[Deine Aufgabe] Übersetze aus dem Text über die Zeitung radikal den Satz "Die letzte Frage war gezielt, denn die zunehmende Arbeit in Herstellung und Vertrieb verlangte nach mehr und neuen Leuten." ins Englische.
[Vorliegender Text]
Die typische Frage aller Zeitungsmenschen, "Wer liest uns eigentlich?", fand sich auf einem beigelegten Fragebogen im März 1977. "Liest Du regelmäßig radikal? Wie gefällt Dir der Name? Womit setzt sich radikal zuwenig/zuviel auseinander? Wie gefällt Dir das Layout, Format usw.? Hast Du Verbesserungsvorschläge? Welche anderen linken Zeitungen liest Du? Wärst Du bereit, in irgendeiner Form bei radikal mitzuarbeiten?" Die letzte Frage war gezielt, denn die zunehmende Arbeit in Herstellung und Vertrieb verlangte nach mehr und neuen Leuten. Die Redaktion bestand zwar zeitweise aus 16 Personen, aber die Fluktuation war abgesehen von einer Kerngruppe ziemlich hoch.
Berichte von Gruppen kamen eher selten von selbst, sondern mußten angemahnt, wenn nicht eh selbst verfaßt werden. Ein Stimmungsbild unter der Überschrift "Wie eine neue radi entsteht" begann folglich, daß die Frage eher sei: "Entsteht eine neue radi?"
Trotz der zeitungsinternen Probleme wurde fast von Beginn an an einer Vernetzung mit anderen Zeitungen gearbeit. In Westberlin existierten seinerzeit ca. 20 "alternative" Zeitungen und Zeitschriften, von KOZ - Kreuzberger Obdachlosen Zeitung, Extra-Dienst und Info-BUG über den Weddinger Hammer bis hin zur Keule, dem Chamisso Blatt, der Posaune Neukölln und den Schwarzen Protokollen.
Auf Anregung der radikal entstand das monatliche Alternativzeitungstreffen Westberlin, über das es in der Nr. 14 hieß: "Unsere Interessen berühren sich an wichtigen Punkten, die ein gemeinsames Handeln erfordern:
1. Gemeinsam kämpfen wir gegen das bürgerliche Meinungsmonopol und die subtile Hetze aus dem Hause Springer, gegen das Prinzip der profitorientierten Produktion von Information und Meinung.
2. Daraus folgt, daß wir uns permanent wehren müssen
- gegen Zensur und Beschlagnahmepraktiken,
- gegen den allgegenwärtigen ökonomischen Druck und den daraus resultierenden Stress, den es bedeutet, 'nebenher' eine Zeitung zu machen. Unsere technischen Mittel sind sehr begrenzt.
-Gegen die Unterdrückung unserer Zeitungen an den Kiosken und die Aussperrung vom bürgerlichen Vertriebssystem,
- gegen das Versacken in der bornierten Isolation einer kleinen Szene einerseits und gegen Integration und Aufgabe unseres alternativen Ansatzes andererseits (kein Profit, möglichst geringe Arbeitsteilung, keine Hierarchie, keine abgehobene Professionalisierung etc.),
- gegen die Konkurrenz untereinander (nicht zu verwechseln mit politischer Auseinandersetzung),
- schließlich ganz allgemein gegen die Bedeutungslosigkeit, zu der wir verurteilt sind, solange wir uns mehr mit uns selbst und unseren Gegensätzen, als mit unseren Zielen und Gemeinsamkeiten beschäftigen."
[/Vorliegender Text]
[Folgende Daten]
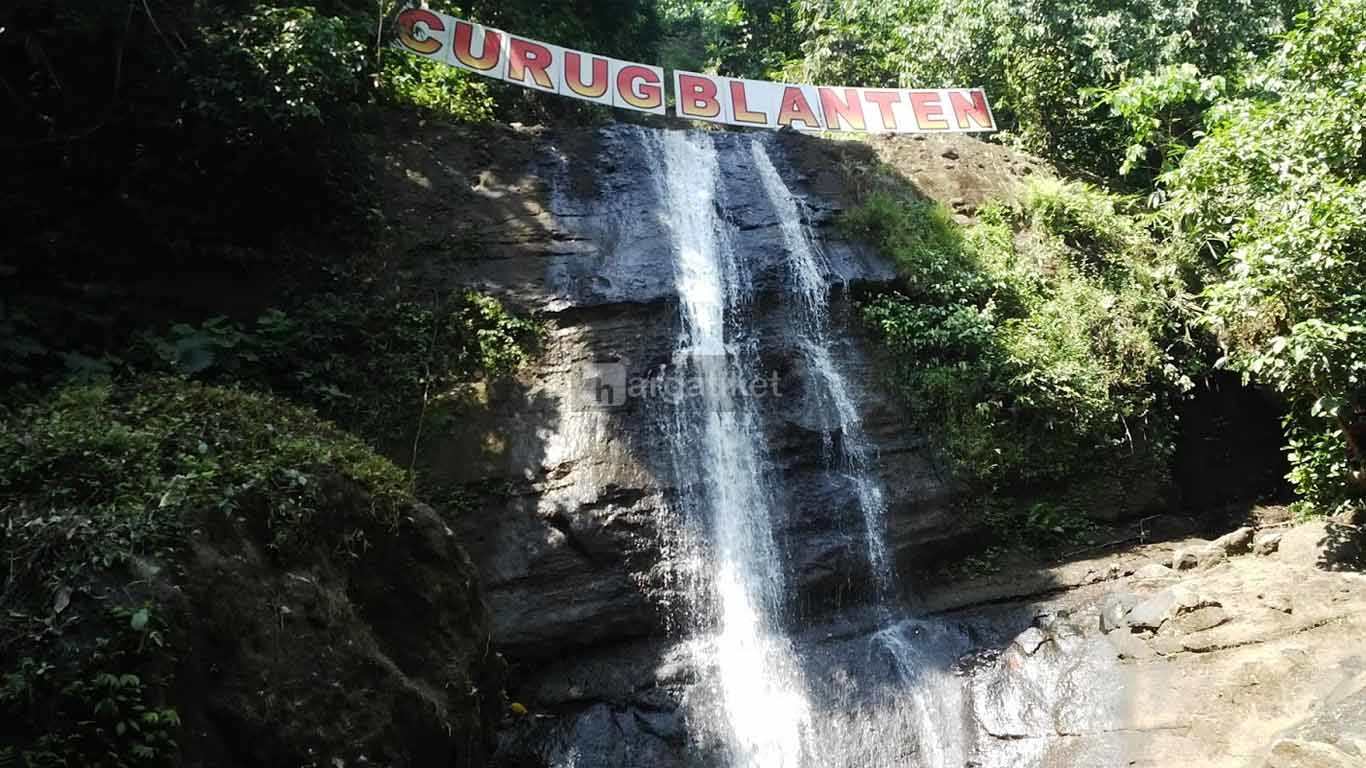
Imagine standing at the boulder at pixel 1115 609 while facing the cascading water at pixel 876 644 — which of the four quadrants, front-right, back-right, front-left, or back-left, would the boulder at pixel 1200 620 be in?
[/Folgende Daten]
[Schriftliche Antwort] The last question was deliberate, because the growing workload in production and distribution called for more people and new ones.